Storytime Sunday- The Beach
The dream came back, as it had every night for the past week. It was an autumn day on an abandoned beach, the sky foreboding, the seas calm, and a persistent beeping filling the air. She walked without purpose, bundled in her favorite coat and scarf, chilly toes gripping the half-wet sand. Out of the corner of her eye she could see a familiar figure keeping step with her and holding a red balloon that bounced in and out of her vision as it danced in the light breeze coming off the waters. If she tried to look at the figure directly, it would vanish and reappear on her other side, still just barely visible from the corner of her eye.

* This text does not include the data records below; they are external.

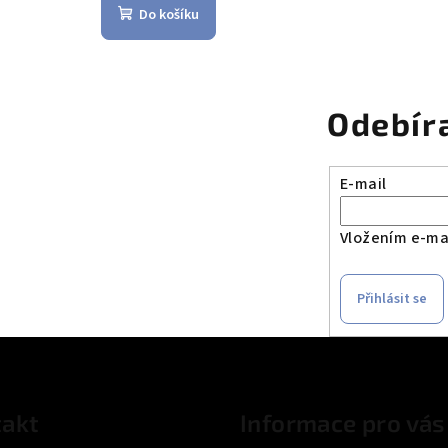
Do košíku
Odebír
E-mail
Vložením e-mai
Přihlásit se
akt
Informace pro vás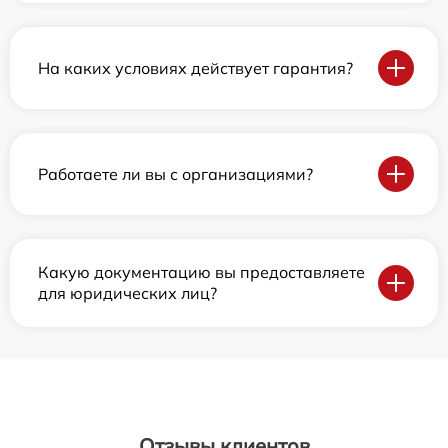
На каких условиях действует гарантия?
Работаете ли вы с организациями?
Какую документацию вы предоставляете
для юридических лиц?
Отзывы клиентов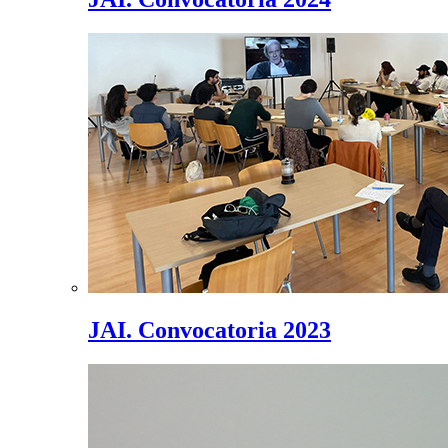
JAI. Convocatoria 2023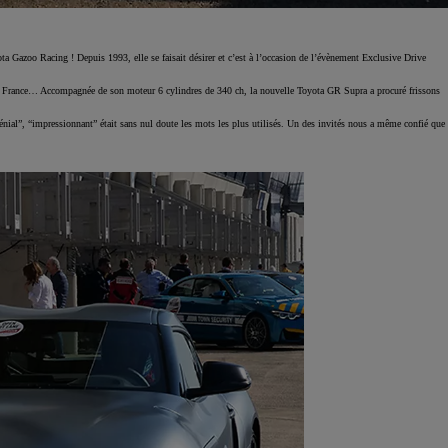
ta Gazoo Racing ! Depuis 1993, elle se faisait désirer et c’est à l’occasion de l’évènement Exclusive Drive
ta France… Accompagnée de son moteur 6 cylindres de 340 ch, la nouvelle Toyota GR Supra a procuré frissons
Génial”, “impressionnant” était sans nul doute les mots les plus utilisés. Un des invités nous a même confié que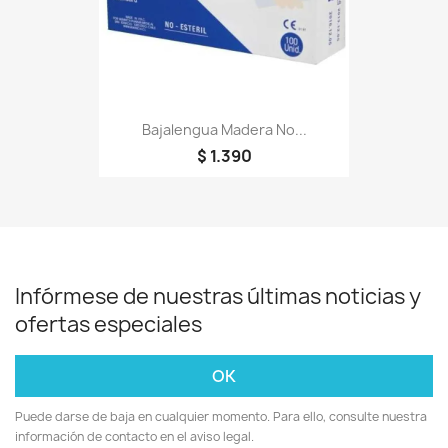
Bajalengua Madera No...
$ 1.390
Infórmese de nuestras últimas noticias y
ofertas especiales
Puede darse de baja en cualquier momento. Para ello, consulte nuestra
información de contacto en el aviso legal.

As they walked under heavy clouds, she became aware of a constant whispering from the figure beside her. The whispers rose and fell in time with the bounce of the balloon in her vision. Slowly she began to recognize them as every dream and every goal she had ever had, whispered to her in her own voice.
When the balloon floated out of her sight, the whispers faded with it, and she found herself panicking. If she turned to look for it, however, the figure would vanish and reappear on her other side. So she kept her eyes on her feet or on the storm clouds and never tried to catch the balloon when it began floating out of her sight, for fear she would lose it forever.

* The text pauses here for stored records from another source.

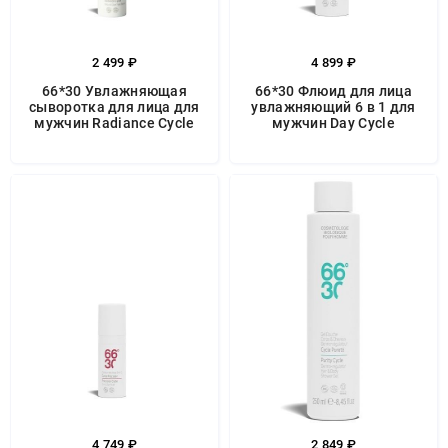
2 499 ₽
4 899 ₽
66*30 Увлажняющая
66*30 Флюид для лица
сыворотка для лица для
увлажняющий 6 в 1 для
мужчин Radiance Cycle
мужчин Day Cycle
4 749 ₽
2 849 ₽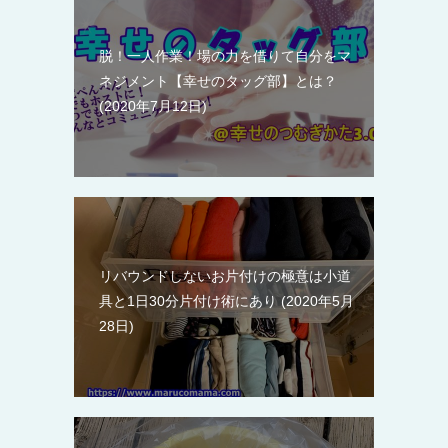
脱！一人作業！場の力を借りて自分をマ
ネジメント【幸せのタッグ部】とは？
2020年7月12日
リバウンドしないお片付けの極意は小道
具と1日30分片付け術にあり
2020年5月
28日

The beach seemed endless and was getting colder and colder as she walked, but she couldn’t simply stop. She was tired and numb and lost, with no beginning and no end in sight. The only change was the balloon and the whispers fading in, fading out. Several times she thought to stop to see if the figure would stop with her, but her stomach gripped and her breath shortened each time she thought to do so. What if she lost them forever and all there was was an endless beach in autumn, cold and empty? So she kept walking, never altering her pace, never looking beside her.
The clouds grew more ominous, the beeping echoed louder, and the wind picked up with each wave of panic that overtook her, biting through her coat and sending the balloon in wild twists and turns. The whispers were harder and harder to hear, even when the balloon was in sight. Her fear grew and the wind bellowed, finally pulling the balloon past her sight and out over the ocean. The figure clung fast to its string, pulled along with it, and she recognized it as herself.

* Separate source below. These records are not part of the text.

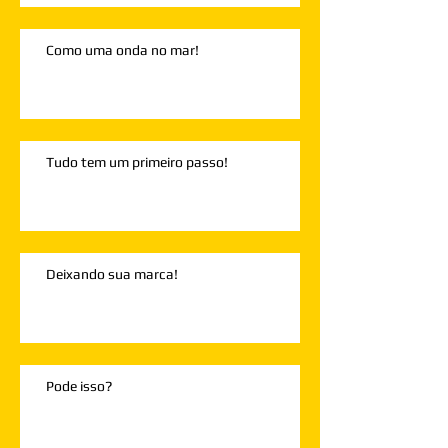
Como uma onda no mar!
Tudo tem um primeiro passo!
Deixando sua marca!
Pode isso?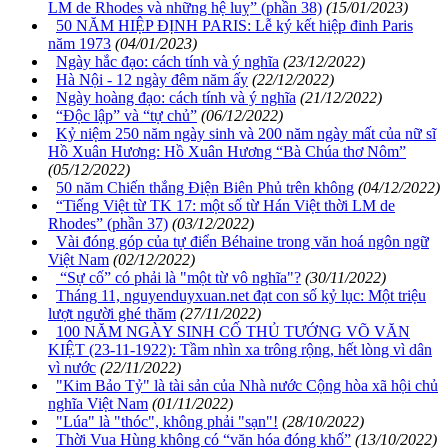
LM de Rhodes và những hệ luỵ” (phần 38)
(15/01/2023)
50 NĂM HIỆP ĐỊNH PARIS: Lễ ký kết hiệp đinh Paris
năm 1973
(04/01/2023)
Ngày hắc đạo: cách tính và ý nghĩa
(23/12/2022)
Hà Nội - 12 ngày đêm năm ấy
(22/12/2022)
Ngày hoàng đạo: cách tính và ý nghĩa
(21/12/2022)
“Độc lập” và “tự chủ”
(06/12/2022)
Kỷ niệm 250 năm ngày sinh và 200 năm ngày mất của nữ sĩ
Hồ Xuân Hương: Hồ Xuân Hương “Bà Chúa thơ Nôm”
(05/12/2022)
50 năm Chiến thắng Điện Biên Phủ trên không
(04/12/2022)
“Tiếng Việt từ TK 17: một số từ Hán Việt thời LM de
Rhodes” (phần 37)
(03/12/2022)
Vài đóng góp của tự điển Béhaine trong văn hoá ngôn ngữ
Việt Nam
(02/12/2022)
“Sự cố” có phải là "một từ vô nghĩa"?
(30/11/2022)
Tháng 11, nguyenduyxuan.net đạt con số kỷ lục: Một triệu
lượt người ghé thăm
(27/11/2022)
100 NĂM NGÀY SINH CỐ THỦ TƯỚNG VÕ VĂN
KIỆT (23-11-1922): Tầm nhìn xa trông rộng, hết lòng vì dân
vì nước
(22/11/2022)
"Kim Bảo Tỷ" là tài sản của Nhà nước Cộng hòa xã hội chủ
nghĩa Việt Nam
(01/11/2022)
"Lúa" là "thóc", không phải "sạn"!
(28/10/2022)
Thời Vua Hùng không có “văn hóa đóng khố”
(13/10/2022)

She could barely breath and her feet were heavy and frozen to the sand, but she pulled them along anyway in a desperate bid to grab herself before she was blown too far out to sea. The wind pushed against her and pulled the figure away at the same time, and she was losing herself in the gathering storm clouds. With a final bid of strength, she leapt and grasped for the outstretched foot of her doppelganger. Her fingers moved fruitlessly through empty air and she was falling, falling farther than she had jumped.Her eyes opened, her pulse still quick from the dream. The beeping sound still floated in the air, matching each of her pounding heartbeats precisely. In the dim light of a window that framed an overcast sky, she could see a red balloon floating in and out of her vision, bouncing in the faltering breeze of the hospital’s aging air conditioner. The beeping slowed to a steadier pace as she closed her eyes and fell back to sleep.